** PROBLEM DETAILS **
Copy the listing below word for word, from the line with "Recent Comments" up to and including the line with "September 2015".

[Saved data entries]
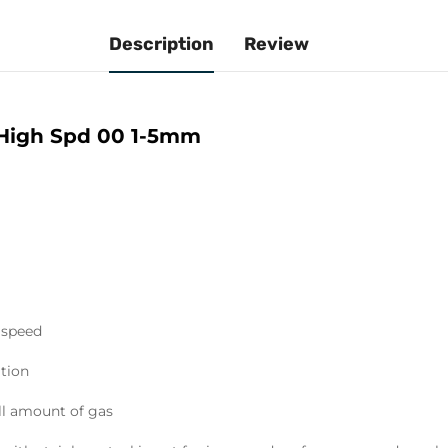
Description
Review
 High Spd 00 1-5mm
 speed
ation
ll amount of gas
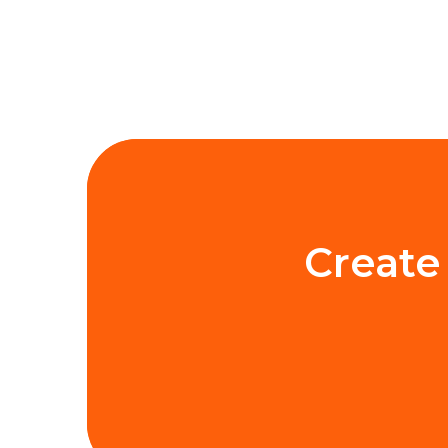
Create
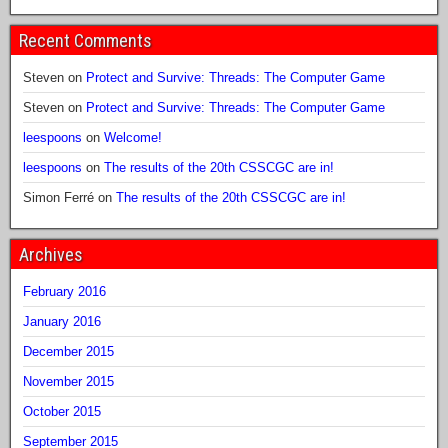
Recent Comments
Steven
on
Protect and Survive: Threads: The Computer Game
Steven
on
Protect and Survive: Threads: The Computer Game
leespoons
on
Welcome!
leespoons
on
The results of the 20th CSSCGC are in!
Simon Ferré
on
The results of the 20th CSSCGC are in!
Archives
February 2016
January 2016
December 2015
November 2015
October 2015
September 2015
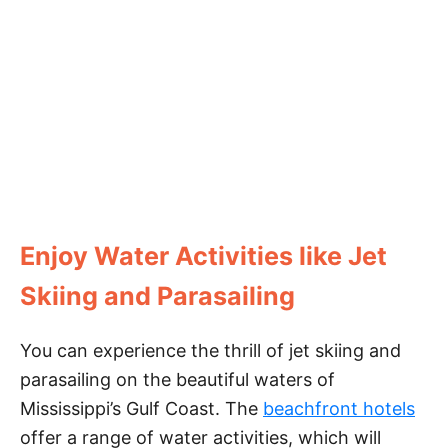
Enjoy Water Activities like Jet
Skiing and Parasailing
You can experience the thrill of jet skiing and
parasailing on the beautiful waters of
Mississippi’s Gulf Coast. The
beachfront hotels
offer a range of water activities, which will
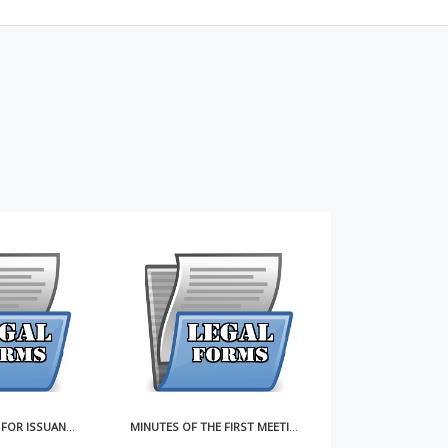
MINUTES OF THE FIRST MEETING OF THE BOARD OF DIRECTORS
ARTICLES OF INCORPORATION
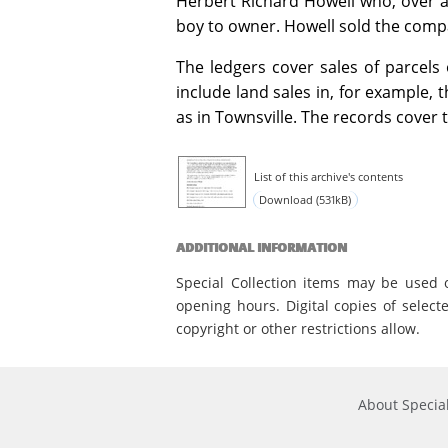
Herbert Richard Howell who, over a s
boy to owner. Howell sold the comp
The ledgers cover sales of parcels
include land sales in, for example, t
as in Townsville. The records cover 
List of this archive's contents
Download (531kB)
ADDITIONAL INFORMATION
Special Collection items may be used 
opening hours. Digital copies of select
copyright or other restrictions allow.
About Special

** OUTPUT **
Recent Comments
Steven
on
Protect and Survive: Threads: The Computer Game
Steven
on
Protect and Survive: Threads: The Computer Game
leespoons
on
Welcome!
leespoons
on
The results of the 20th CSSCGC are in!
Simon Ferré
on
The results of the 20th CSSCGC are in!
Archives
February 2016
January 2016
December 2015
November 2015
October 2015
September 2015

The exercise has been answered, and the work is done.